O planador - um Puchacz de fabricação polonesa - foi subindo, até que chegamos ao limite de 500 metros. “Prepare-se, vamos nos desconectar do aeroboero”, disse o piloto. E soltou o cabo. O planador fez uma curva de quase 360 graus, e tentei manter minha vista fixa em um ponto no horizonte (isso evita enjôos e mal-estar).
Só que meu pescoço estava travado, minha cabeça meio pendida para a direita. “Pode se endireitar e aproveitar a viagem”, recomendou o piloto. Olhei adiante: dava para ver cidades vizinhas - Lençóis Paulista, Agudos, Piratininga - em detalhes. “Ficam parecendo um ovinho, não é?”, comentou Bruno.

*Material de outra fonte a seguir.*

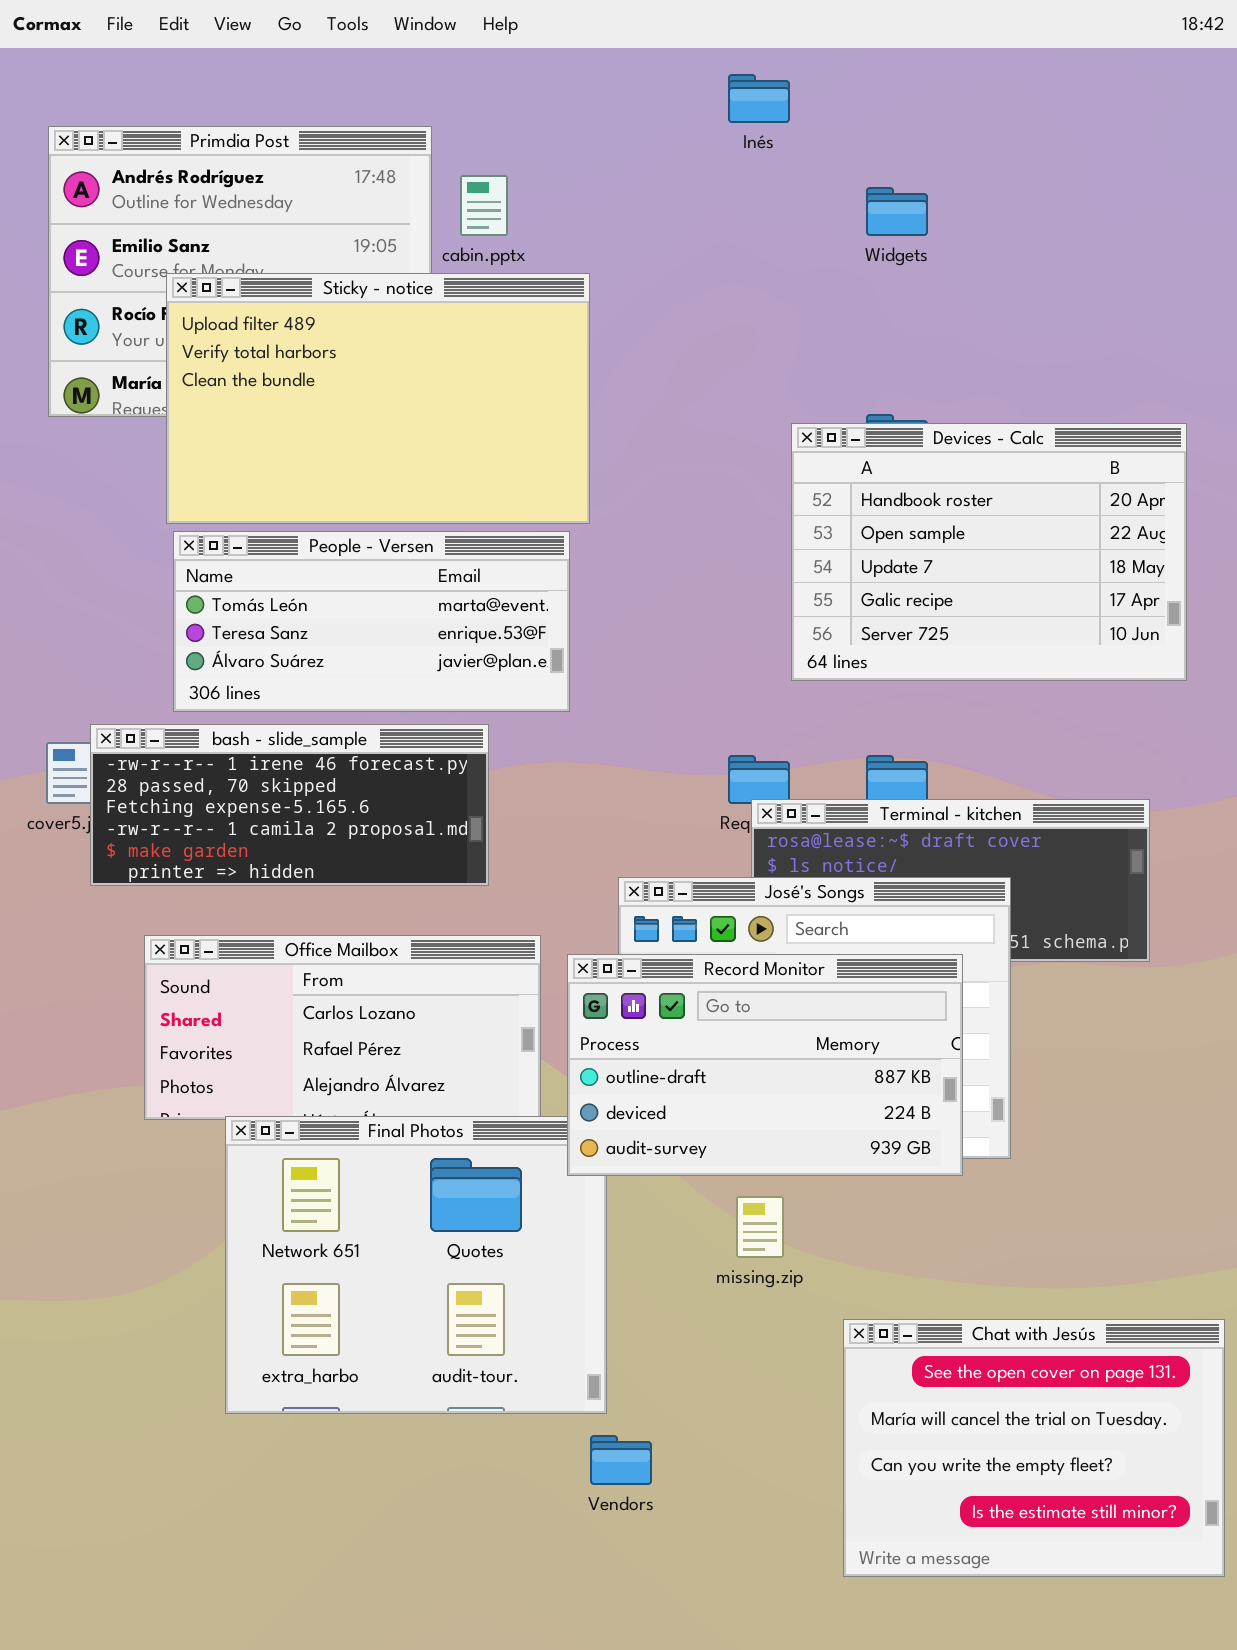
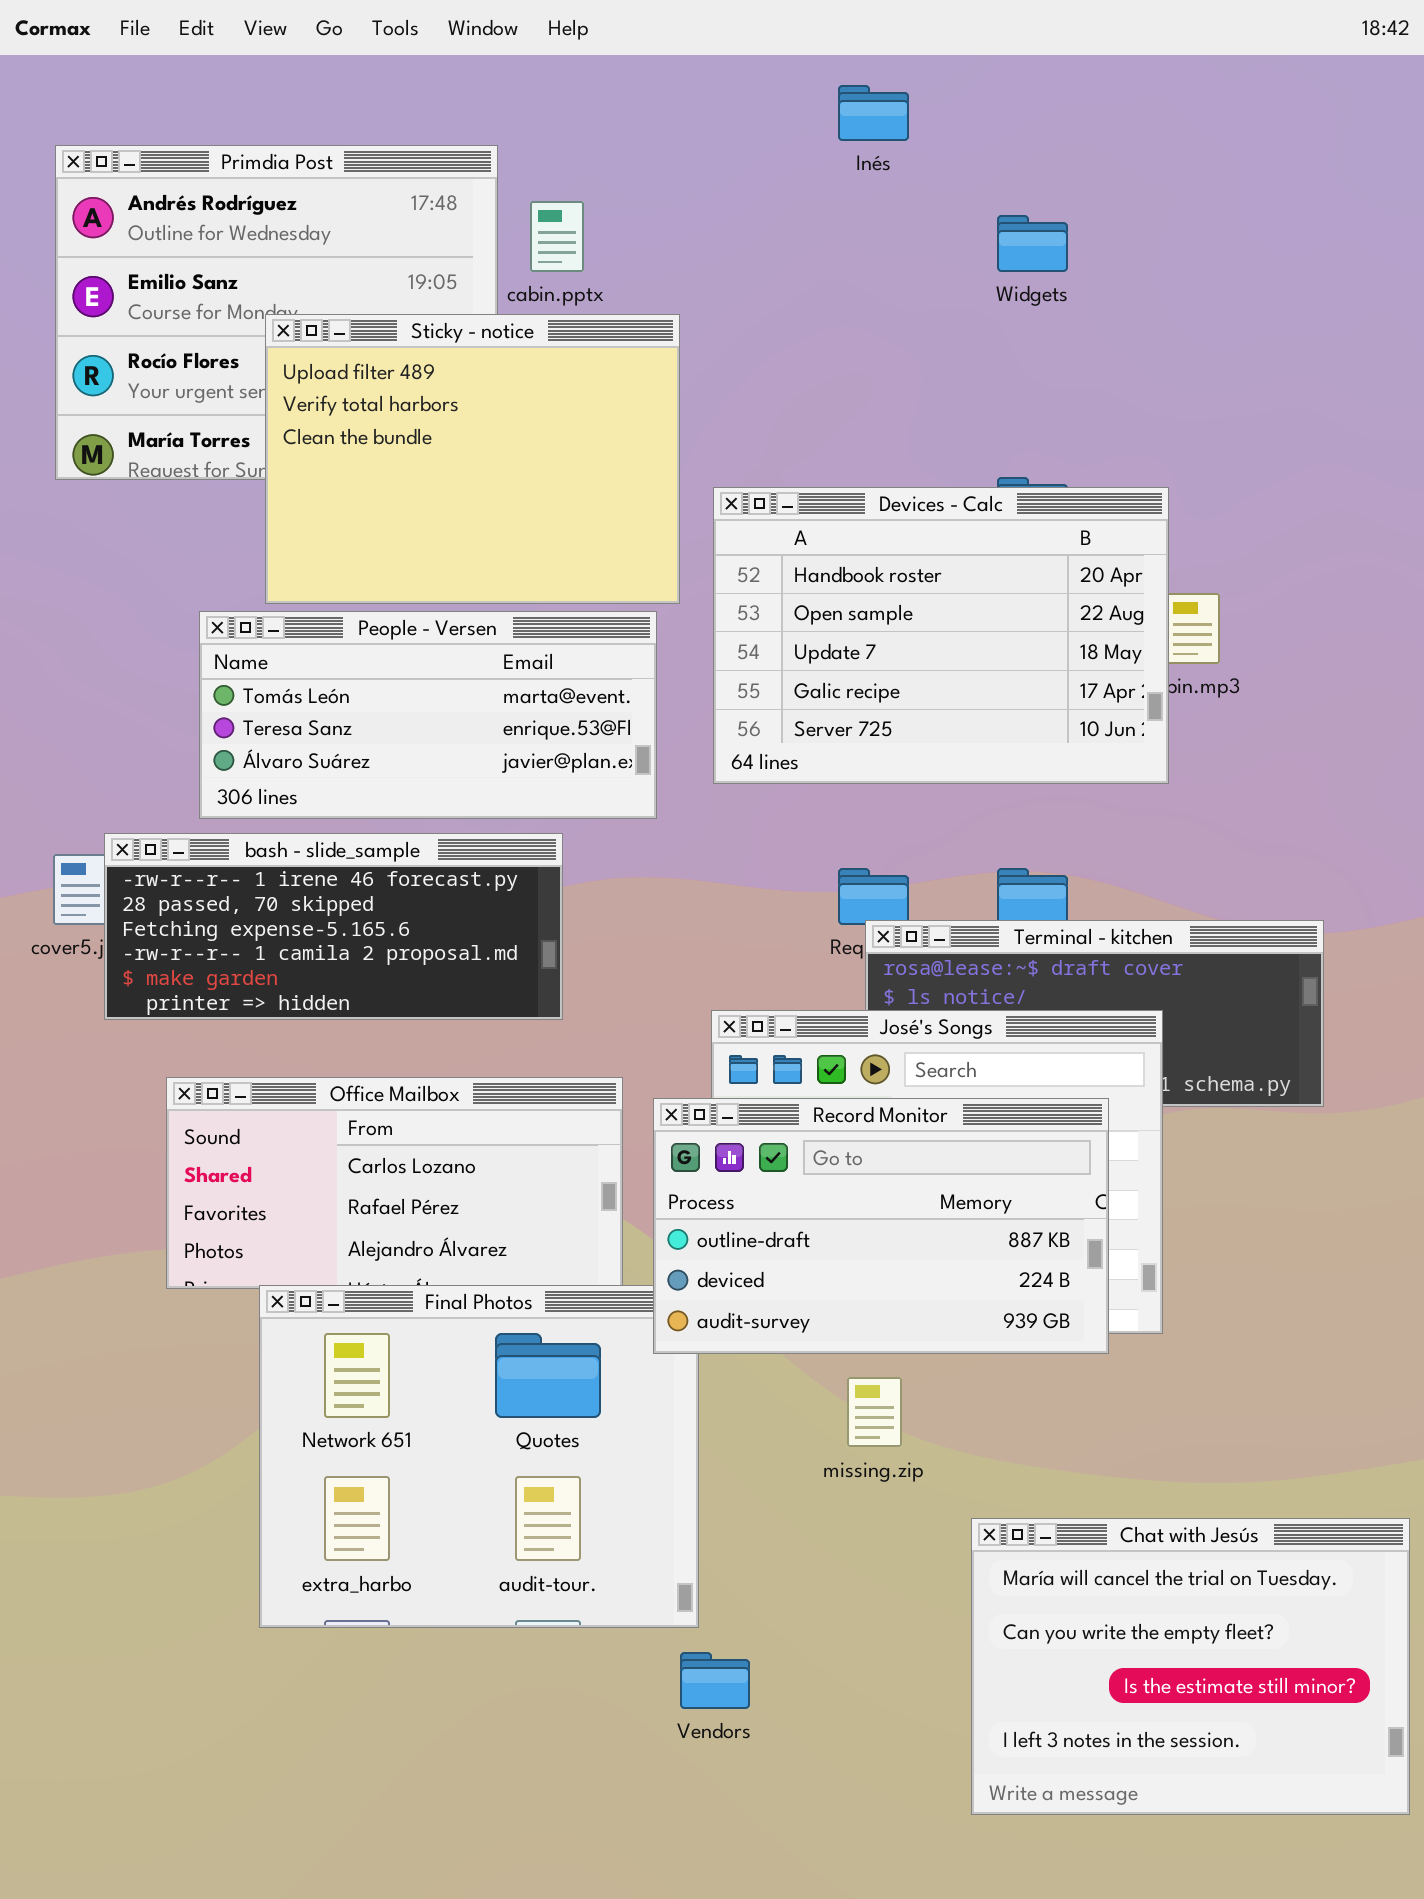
Sticky - notice: [166,273,590,524] -> [265,314,680,604], resized
Devices - Calc: [791,423,1187,681] -> [713,487,1169,784], moved
Chat with Jesús: [843,1319,1225,1577] -> [971,1518,1410,1815], scrolled down 1 row

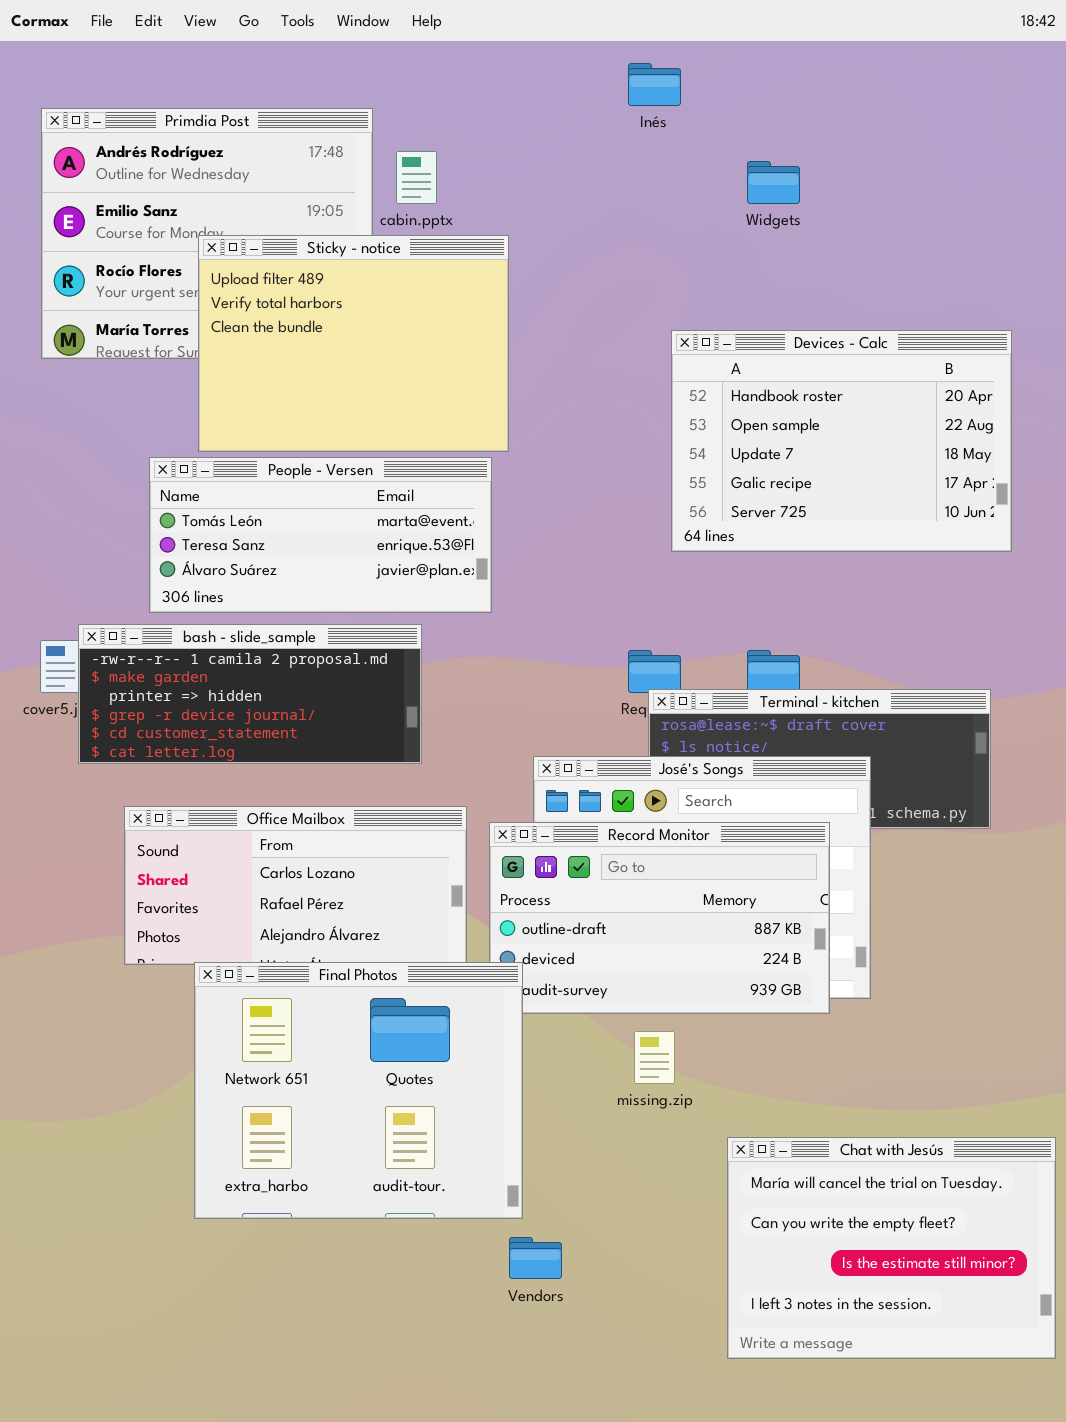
Devices - Calc: [713,487,1169,784] -> [671,330,1012,552], moved
bash - slide_sample: [104,833,563,1020] -> [78,624,422,764], scrolled down 3 rows
Final Photos: [259,1285,699,1628] -> [194,962,523,1219], raised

Pareciam mesmo. Tudo pequeno, quanta vida lá embaixo. Do alto, o mundo ganha uma dimensão nova. Passamos a ver como o universo vai bem além daquilo que está ao alcance de nossa vida. Pena que foram só 20 minutos. Mas que minutos! Quando ele alinhou o planador para que iniciássemos a aterrizagem, fiquei um pouco chateado. Deu vontade de dizer: “Mas já?”
Só que não disse nada. Ao final do passeio, as pessoas que estavam no solo dando suporte ao nosso vôo perguntaram-me o que eu havia achado da experiência. “Muito boa”, respondi sorrindo. Minhas pernas estavam meio bambas e, embora eu tentasse disfarçar, tremia feito vara verde. Algum dia ainda supero esse meu medo de altura. Mas que voar de planador foi bom, isso não dá para negar.